Before running the algorithm, we want to apply a transformation to the data. A good practice is to define a federated operation that will ensure that the transformation is applied to the federated data in all the client nodes. We want to reshape the data, so we define the following Federated Transformation.

nodes_federation.apply_data_transformation(reshape_data_tf);
nodes_federation.apply_data_transformation(cast_to_float);

In addition, we want to normalize the data, as it is a good practice in order to make the model converge faster. We define a federated transformation using mean and standard deviation (std) parameters. We use the mean and std estimated from the training set in this example.
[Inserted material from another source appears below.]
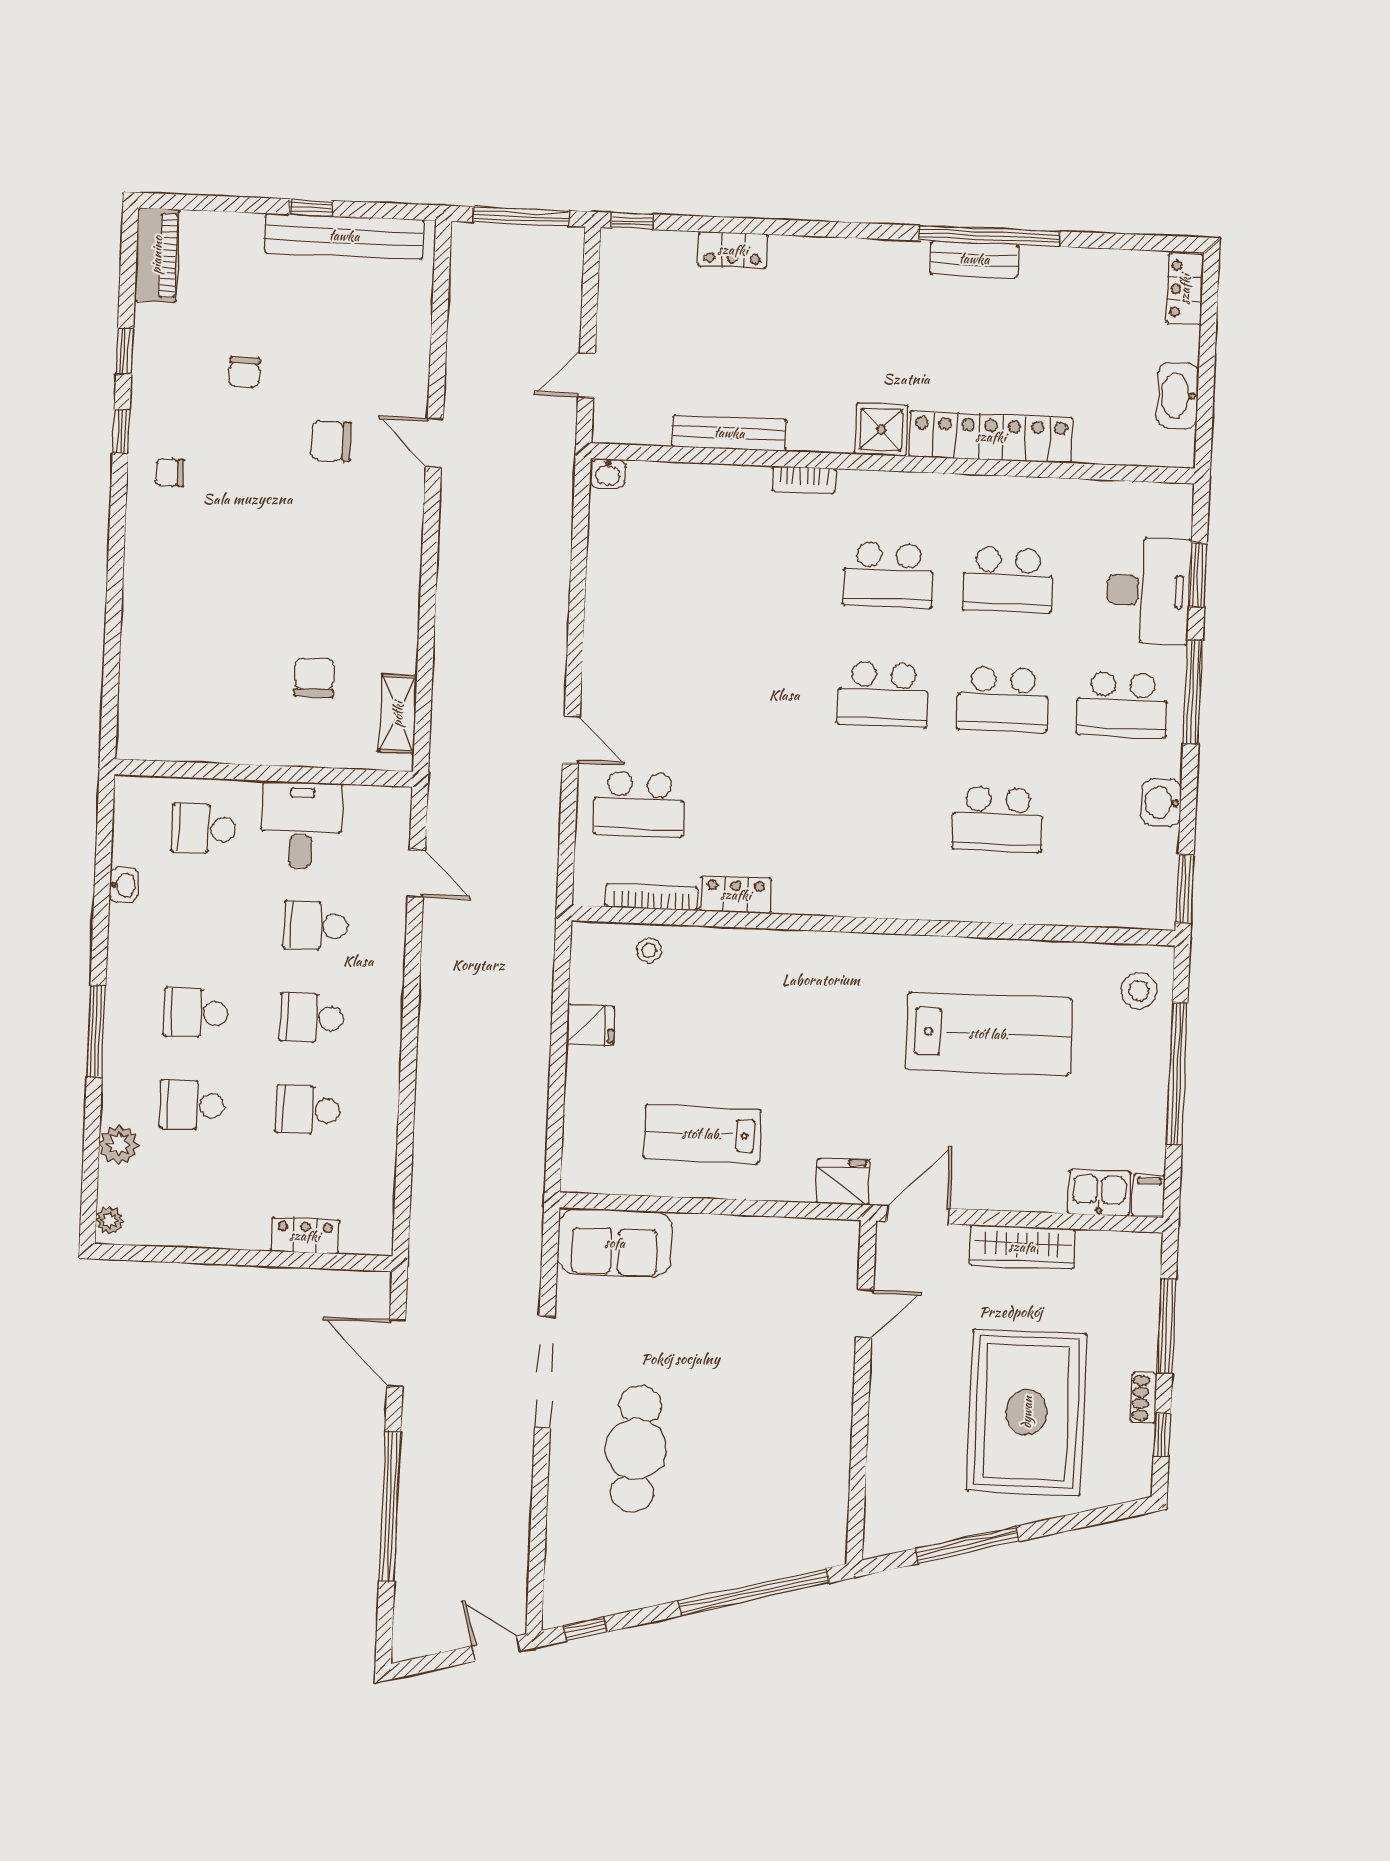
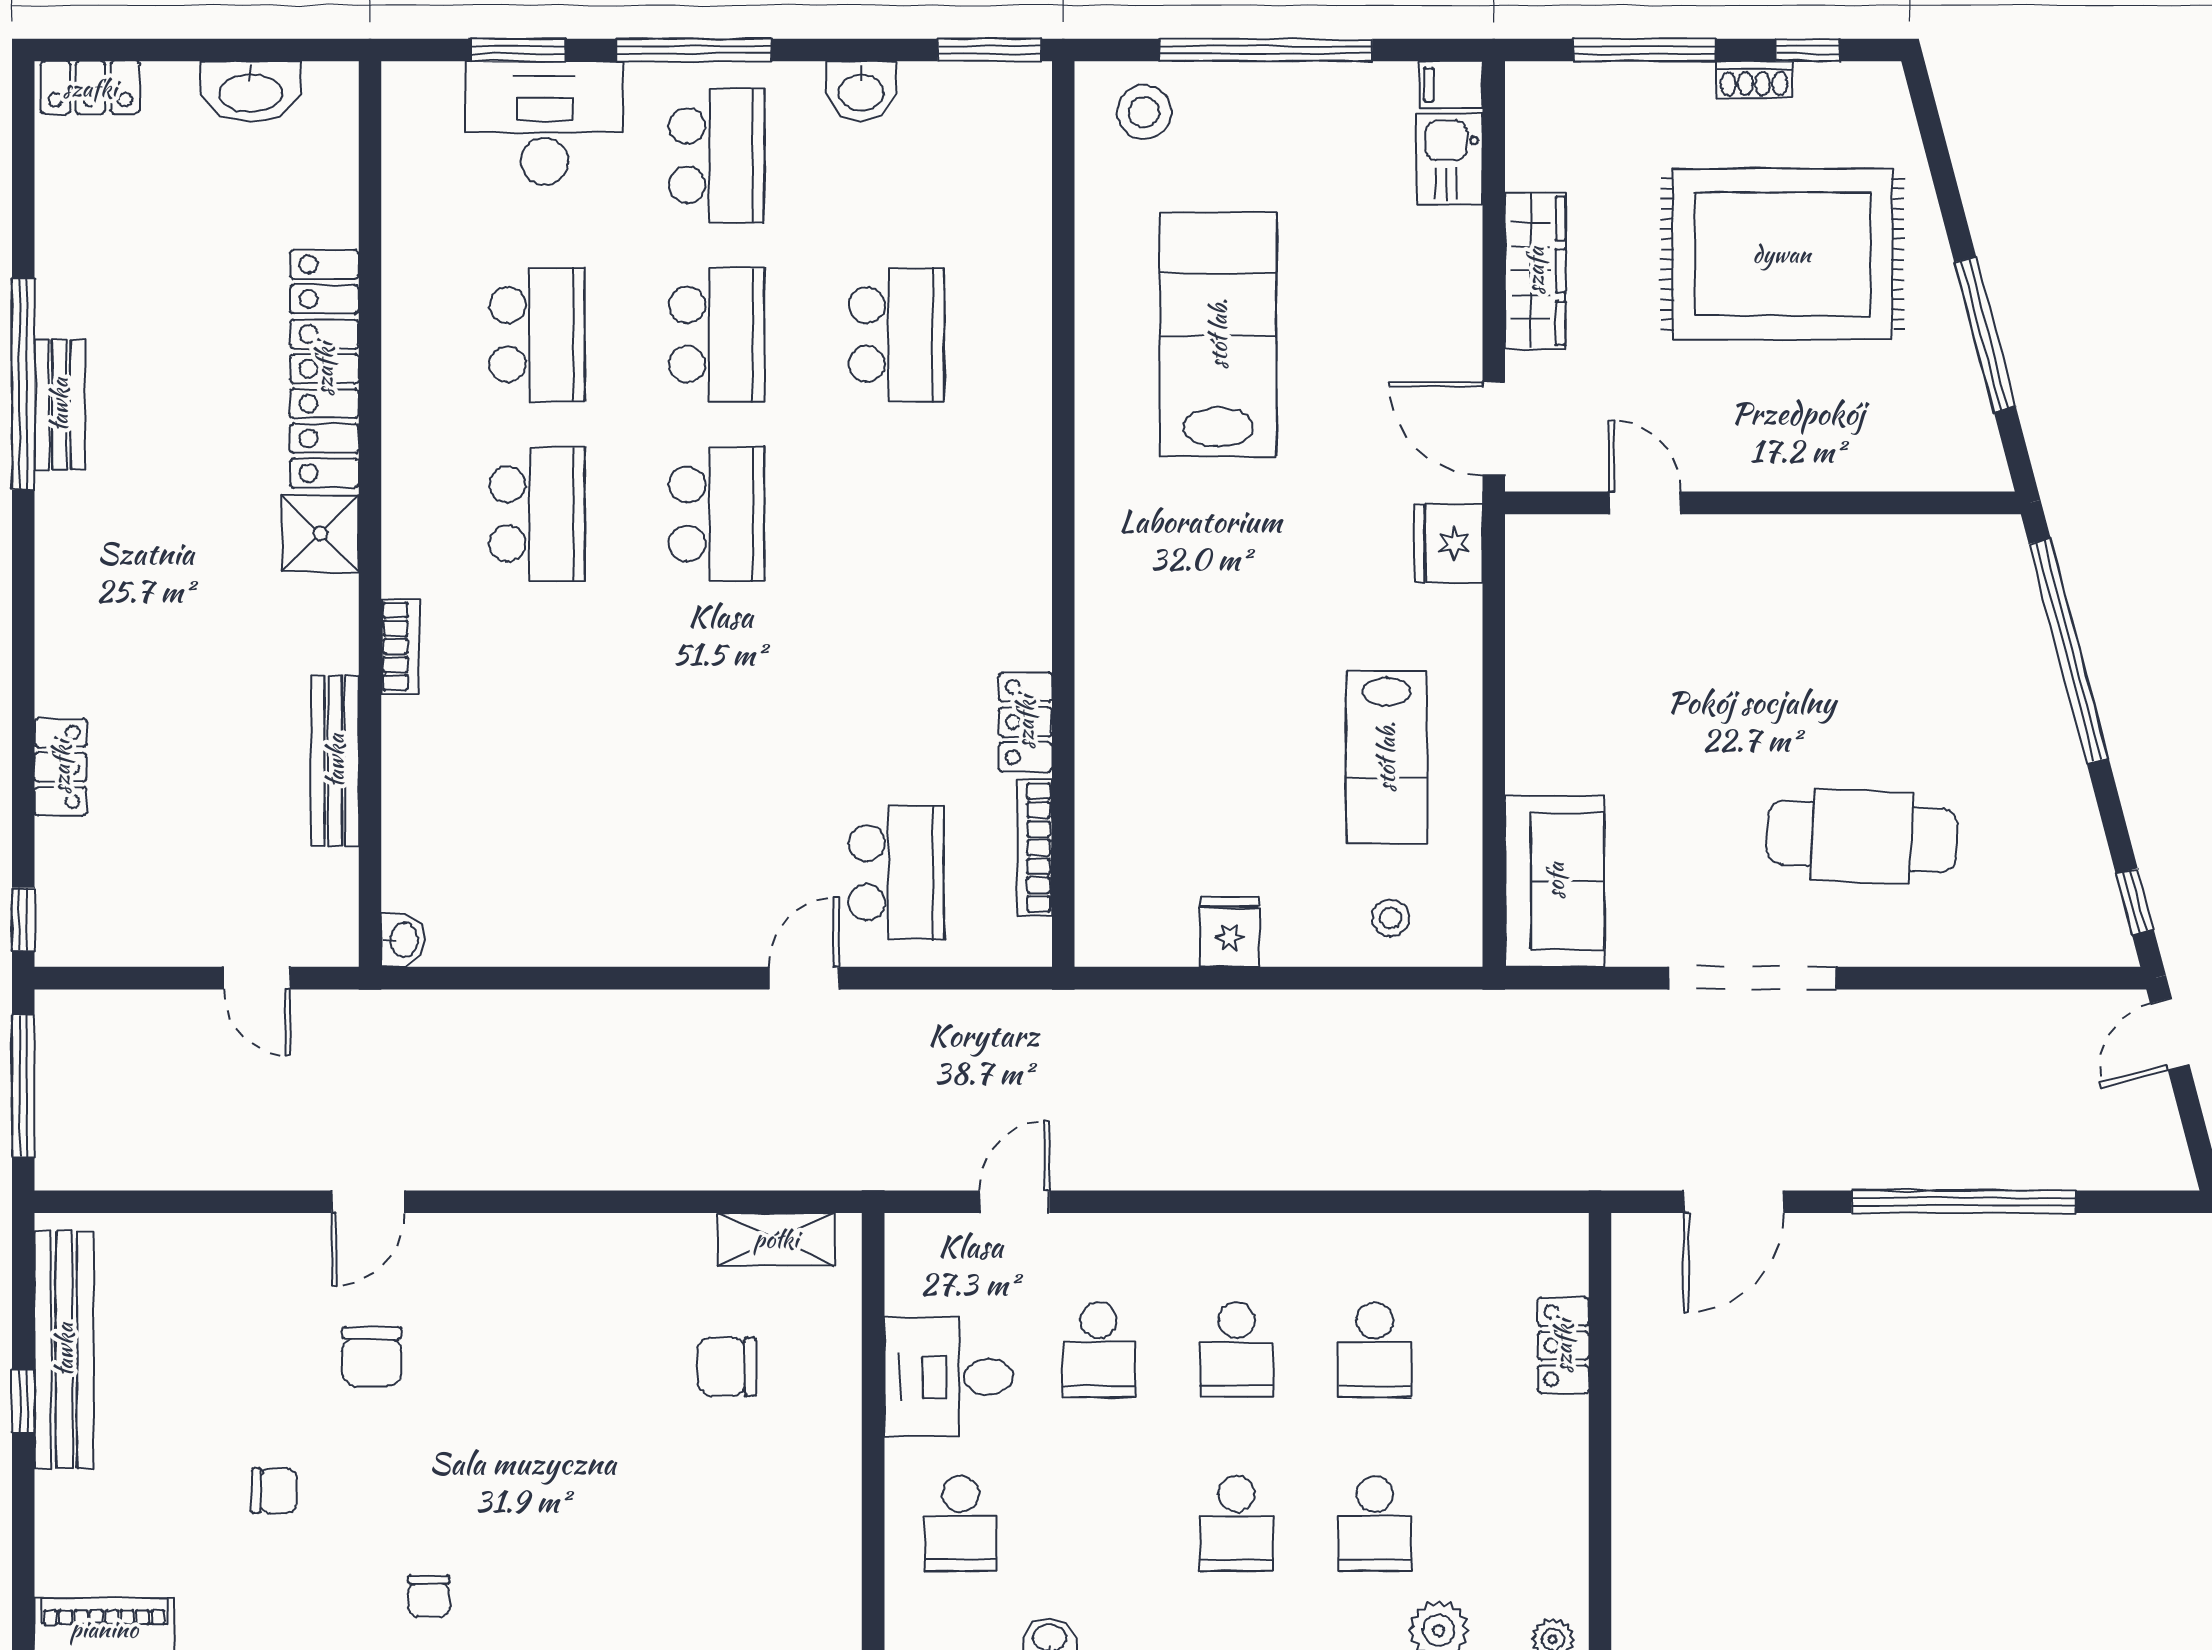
stool: (649, 950) -> (1390, 918), moved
Although the ideal parameters would be an aggregation of the mean and std of each client's training datasets, we use the mean and std of the global dataset as a simple approximation for this experiment.

mean = np.mean(train_data.data)
std = np.std(train_data.data)
nodes_federation.apply_data_transformation(normalize_data, mean=mean, std=std);

Run the federated learning experiment

test_data = np.reshape(test_data, (test_data.shape[0], test_data.shape[1], test_data.shape[2],1))
test_data = test_data.astype(np.float32)
test_data = (test_data - mean) / std
federated_government.run_rounds(3, test_data, test_label)
Evaluation in round 0:

Collaborative model test -> Loss: 0.9988124966621399, Accuracy: 0.7898250222206116
========================


Evaluation in round 1:

Collaborative model test -> Loss: 0.4348503053188324, Accuracy: 0.8767499923706055
========================


Evaluation in round 2:

Collaborative model test -> Loss: 0.3360821008682251, Accuracy: 0.9017000198364258
========================
;